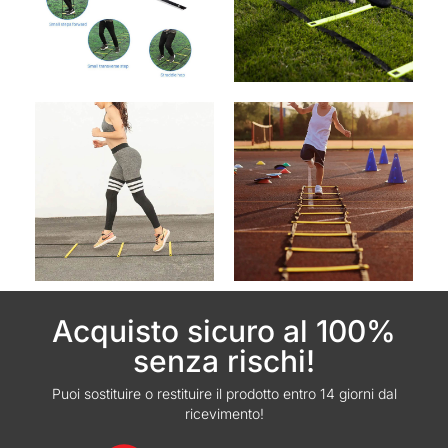
Acquisto sicuro al 100%
senza rischi!
Puoi sostituire o restituire il prodotto entro 14 giorni dal
ricevimento!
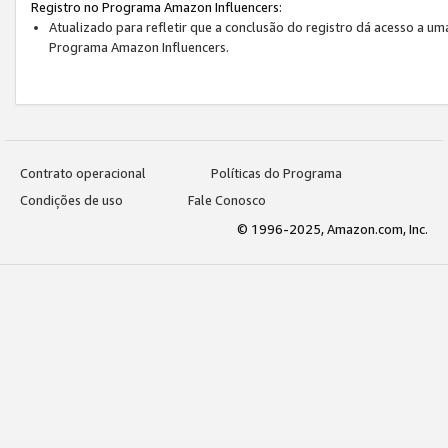
Registro no Programa Amazon Influencers:
Atualizado para refletir que a conclusão do registro dá acesso a um
Programa Amazon Influencers.
Contrato operacional
Políticas do Programa
Condições de uso
Fale Conosco
© 1996-2025, Amazon.com, Inc.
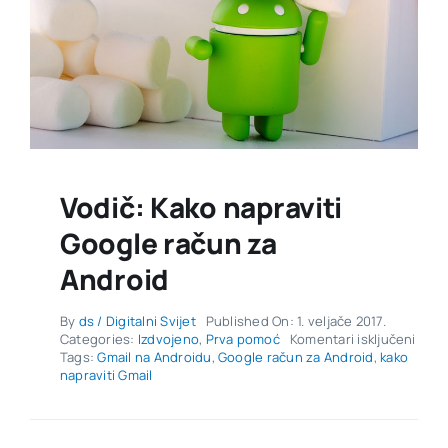
Vodič: Kako napraviti
Google račun za
Android
By
ds / Digitalni Svijet
Published On: 1. veljače 2017.
za
Categories:
Izdvojeno
,
Prva pomoć
Komentari isključeni
Vodič
Tags:
Gmail na Androidu
,
Google račun za Android
,
kako
Kako
napraviti Gmail
napra
Goog
raču
za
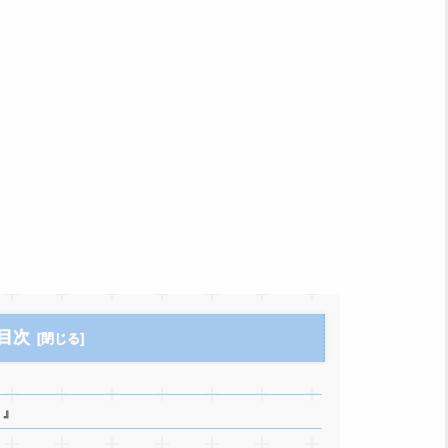
目次
 』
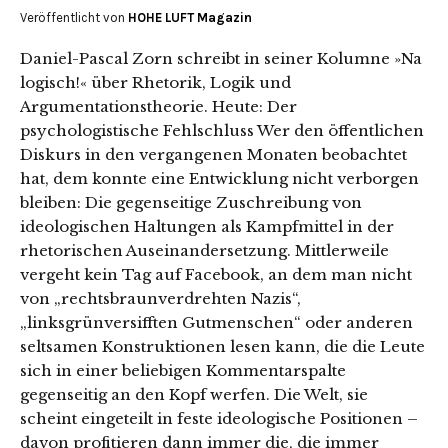
Veröffentlicht von
HOHE LUFT Magazin
Daniel-Pascal Zorn schreibt in seiner Kolumne »Na
logisch!« über Rhetorik, Logik und
Argumentationstheorie. Heute: Der
psychologistische Fehlschluss Wer den öffentlichen
Diskurs in den vergangenen Monaten beobachtet
hat, dem konnte eine Entwicklung nicht verborgen
bleiben: Die gegenseitige Zuschreibung von
ideologischen Haltungen als Kampfmittel in der
rhetorischen Auseinandersetzung. Mittlerweile
vergeht kein Tag auf Facebook, an dem man nicht
von „rechtsbraunverdrehten Nazis“,
„linksgrünversifften Gutmenschen“ oder anderen
seltsamen Konstruktionen lesen kann, die die Leute
sich in einer beliebigen Kommentarspalte
gegenseitig an den Kopf werfen. Die Welt, sie
scheint eingeteilt in feste ideologische Positionen –
davon profitieren dann immer die, die immer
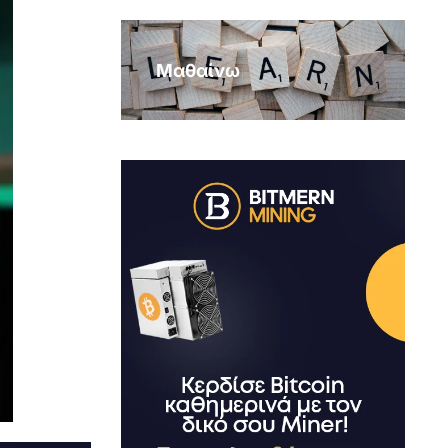
Μαθαίνω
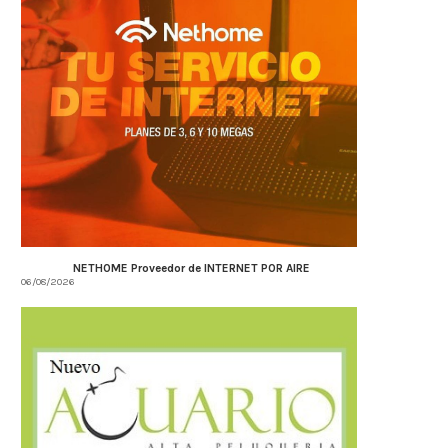
NETHOME Proveedor de INTERNET POR AIRE
06/08/2026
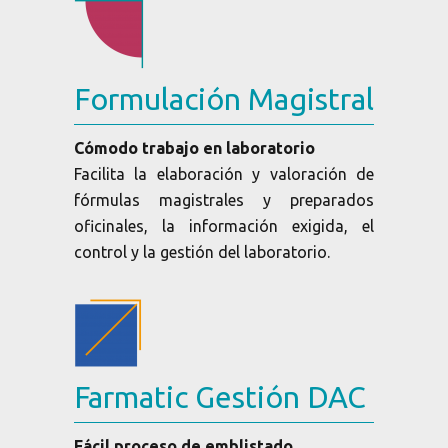
Formulación Magistral
Cómodo trabajo en laboratorio
Facilita la elaboración y valoración de
fórmulas magistrales y preparados
oficinales, la información exigida, el
control y la gestión del laboratorio.
Farmatic Gestión DAC
Fácil proceso de emblistado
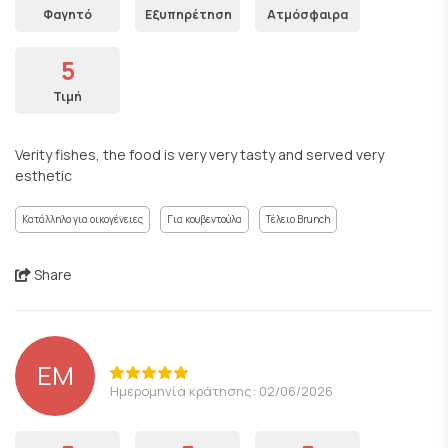
Φαγητό
Εξυπηρέτηση
Ατμόσφαιρα
5
Τιμή
Verity fishes, the food is very very tasty and served very
esthetic
Κατάλληλο για οικογένειες
Για κουβεντούλα
Τέλειο Brunch
Share
EM
Ημερομηνία κράτησης: 02/06/2026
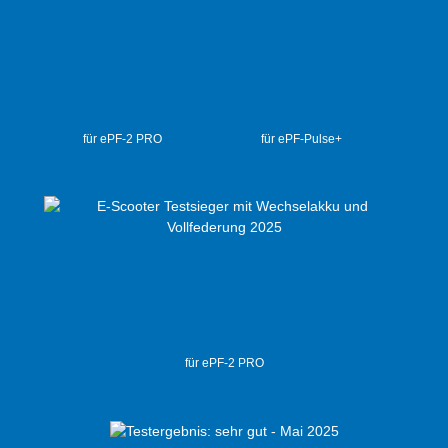
für ePF-2 PRO
für ePF-Pulse+
für ePF-2 PRO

Exercise goal: With the pictures removed, return each record above exactly as given.

Answer section:
Acquisto sicuro al 100%
senza rischi!
Puoi sostituire o restituire il prodotto entro 14 giorni dal
ricevimento!
Registro no Programa Amazon Influencers:
Atualizado para refletir que a conclusão do registro dá acesso a um
Programa Amazon Influencers.
Contrato operacional
Políticas do Programa
Condições de uso
Fale Conosco
© 1996-2025, Amazon.com, Inc.
Vodič: Kako napraviti
Google račun za
Android
By
ds / Digitalni Svijet
Published On: 1. veljače 2017.
za
Categories:
Izdvojeno
,
Prva pomoć
Komentari isključeni
Vodič
Tags:
Gmail na Androidu
,
Google račun za Android
,
kako
Kako
napraviti Gmail
napra
Goog
raču
za
目次
 』
Veröffentlicht von
HOHE LUFT Magazin
Daniel-Pascal Zorn schreibt in seiner Kolumne »Na
logisch!« über Rhetorik, Logik und
Argumentationstheorie. Heute: Der
psychologistische Fehlschluss Wer den öffentlichen
Diskurs in den vergangenen Monaten beobachtet
hat, dem konnte eine Entwicklung nicht verborgen
bleiben: Die gegenseitige Zuschreibung von
ideologischen Haltungen als Kampfmittel in der
rhetorischen Auseinandersetzung. Mittlerweile
vergeht kein Tag auf Facebook, an dem man nicht
von „rechtsbraunverdrehten Nazis“,
„linksgrünversifften Gutmenschen“ oder anderen
seltsamen Konstruktionen lesen kann, die die Leute
sich in einer beliebigen Kommentarspalte
gegenseitig an den Kopf werfen. Die Welt, sie
scheint eingeteilt in feste ideologische Positionen –
davon profitieren dann immer die, die immer
Μαθαίνω
NETHOME Proveedor de INTERNET POR AIRE
06/08/2026
Formulación Magistral
Cómodo trabajo en laboratorio
Facilita la elaboración y valoración de
fórmulas magistrales y preparados
oficinales, la información exigida, el
control y la gestión del laboratorio.
Farmatic Gestión DAC
Fácil proceso de emblistado
Φαγητό
Εξυπηρέτηση
Ατμόσφαιρα
5
Τιμή
Verity fishes, the food is very very tasty and served very
esthetic
Κατάλληλο για οικογένειες
Για κουβεντούλα
Τέλειο Brunch
Share
EM
Ημερομηνία κράτησης: 02/06/2026
für ePF-2 PRO
für ePF-Pulse+
für ePF-2 PRO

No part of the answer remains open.